First go through the following steps
- Create a cloud storage bucket
- Create a service account
- Give the service account read/write permissions on the storage bucket
- Get a keyfile for the service account
Then update the values by adding the following:
api:
deployment:
extraEnv:
- name: GOOGLE_APPLICATION_CREDENTIALS
value: /iam/service-account-key.json
- name: ESCI_APISERVER_LOGWRITERS
value: cloudstorage
- name: ESCI_APISERVER_LOGREADER
value: cloudstorage
- name: ESCI_INTEGRATIONS_CLOUDSTORAGE_ENABLE
value: 'true'
- name: ESCI_INTEGRATIONS_CLOUDSTORAGE_PROJECTID
value: '<google cloud project id with bucket>'
- name: ESCI_INTEGRATIONS_CLOUDSTORAGE_BUCKET
value: '<bucket name>'
extraSecrets:
- key: iam
mountPath: /iam
b64encoded: true
data:
service-account-key.json: '{base64 encoded key file}'
This will ensure the api component has a service account keyfile that allows it to read and write logs from and to a cloud storage bucket.
Note: logs already stored in the database won't be moved over and won't be shown either when navigating to the respective log pages, so best to configured before you run any pipelines in a new installation.
Store your helm values
For disaster recovery it makes sense to keep your values file stored somewhere and have the unencrypted secrets used in those safed somewhere secure as well. You want this in order to be able to manually install the Helm release at any time, if any of the pipelines you usually use to upgrade Estafette CI are broken themselves.
See the Disaster recovery section for more detail on how to restore functionality.
CockroachDB backup
The most critical part of Estafette CI to safeguard for disaster discovery is the data stored in the database. The default database used by Estafette is CockroachDB. You'll have to set up a backup schedule as documented at https://www.cockroachlabs.com/docs/stable/manage-a-backup-schedule.html in order to have daily backups of the database.

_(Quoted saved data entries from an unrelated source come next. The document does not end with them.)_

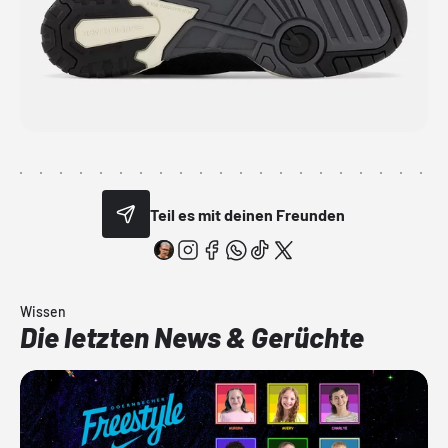
Teil es mit deinen Freunden
Wissen
Die letzten News & Gerüchte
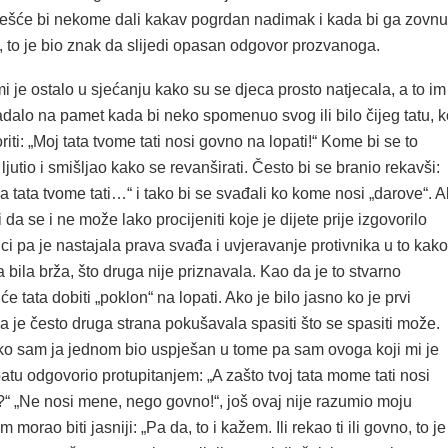
ešće bi nekome dali kakav pogrdan nadimak i kada bi ga zovnu
 to je bio znak da slijedi opasan odgovor prozvanoga.
mi je ostalo u sjećanju kako su se djeca prosto natjecala, a to im
dalo na pamet kada bi neko spomenuo svog ili bilo čijeg tatu, k
riti: „Moj tata tvome tati nosi govno na lopati!“ Kome bi se to
e ljutio i smišljao kako se revanširati. Često bi se branio rekavši:
 tata tvome tati…“ i tako bi se svađali ko kome nosi „darove“. Al
 da se i ne može lako procijeniti koje je dijete prije izgovorilo
i pa je nastajala prava svađa i uvjeravanje protivnika u to kako
a bila brža, što druga nije priznavala. Kao da je to stvarno
 će tata dobiti „poklon“ na lopati. Ako je bilo jasno ko je prvi
a je često druga strana pokušavala spasiti što se spasiti može.
o sam ja jednom bio uspješan u tome pa sam ovoga koji mi je
tu odgovorio protupitanjem: „A zašto tvoj tata mome tati nosi
?“ „Ne nosi mene, nego govno!“, još ovaj nije razumio moju
morao biti jasniji: „Pa da, to i kažem. Ili rekao ti ili govno, to je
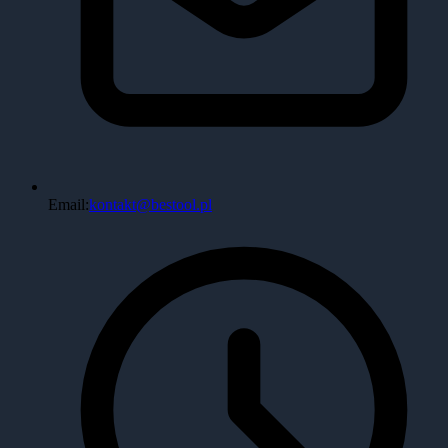
Email:
kontakt@bestool.pl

In order to connect to the Cockroachdb database to perform queries, the Helm chart has a db-client
subchart, that's disabled by default. You can enabled it by setting values:
db-client:
enabled: true
This will spin up a pod named estafette-ci-db-client
which you can ‘log in to’ with the following command:
kubectl exec -it estafette-ci-db-client -n estafette-ci \
-- ./cockroach sql \
--certs-dir=/cockroach-certs \
--host=estafette-ci-db-public
From here on you can follow the instructions as listed by the documentation of Cockroachdb.

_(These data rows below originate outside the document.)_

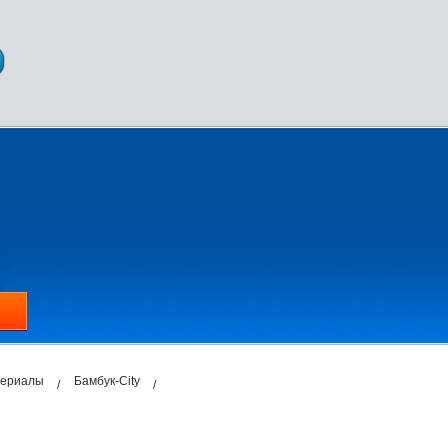
териалы
Бамбук-City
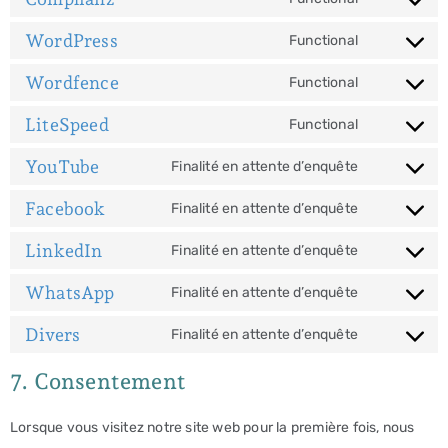
WordPress
Functional
Wordfence
Functional
LiteSpeed
Functional
YouTube
Finalité en attente d’enquête
Facebook
Finalité en attente d’enquête
LinkedIn
Finalité en attente d’enquête
WhatsApp
Finalité en attente d’enquête
Divers
Finalité en attente d’enquête
7. Consentement
Lorsque vous visitez notre site web pour la première fois, nous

For example in order to create a scheduled backup to Google Cloud Storage
- Create a cloud storage bucket
- Create a service account
- Give the service account read/write permissions on the storage bucket
- Get a keyfile for the service account
- Execute the following query in the
estafette-ci-db-client
:
CREATE SCHEDULE daily_backup
FOR BACKUP INTO 'gs://{bucket name}/db-backups?AUTH=specified&CREDENTIALS={base64 encoded key}'
WITH revision_history
RECURRING '@daily'
WITH SCHEDULE OPTIONS first_run = 'now';
Once you're done best to disable the db-client again by updating the values to
db-client:
enabled: false
Back up decryption key
In case you're already using Estafette secrets in build manifests and centrally configured credentials you'll need a backup of the encryption/decryption key. You can get it's value with
kubectl get secret --namespace estafette-ci estafette-ci-api -o jsonpath="{.data.secretDecryptionKey}" | base64 --decode ; echo
Best store this securely in a password manager. This is the most sensitive piece of data used by Estafette. Once it leaks everyone can decrypt any of the Estafette secrets used by the system.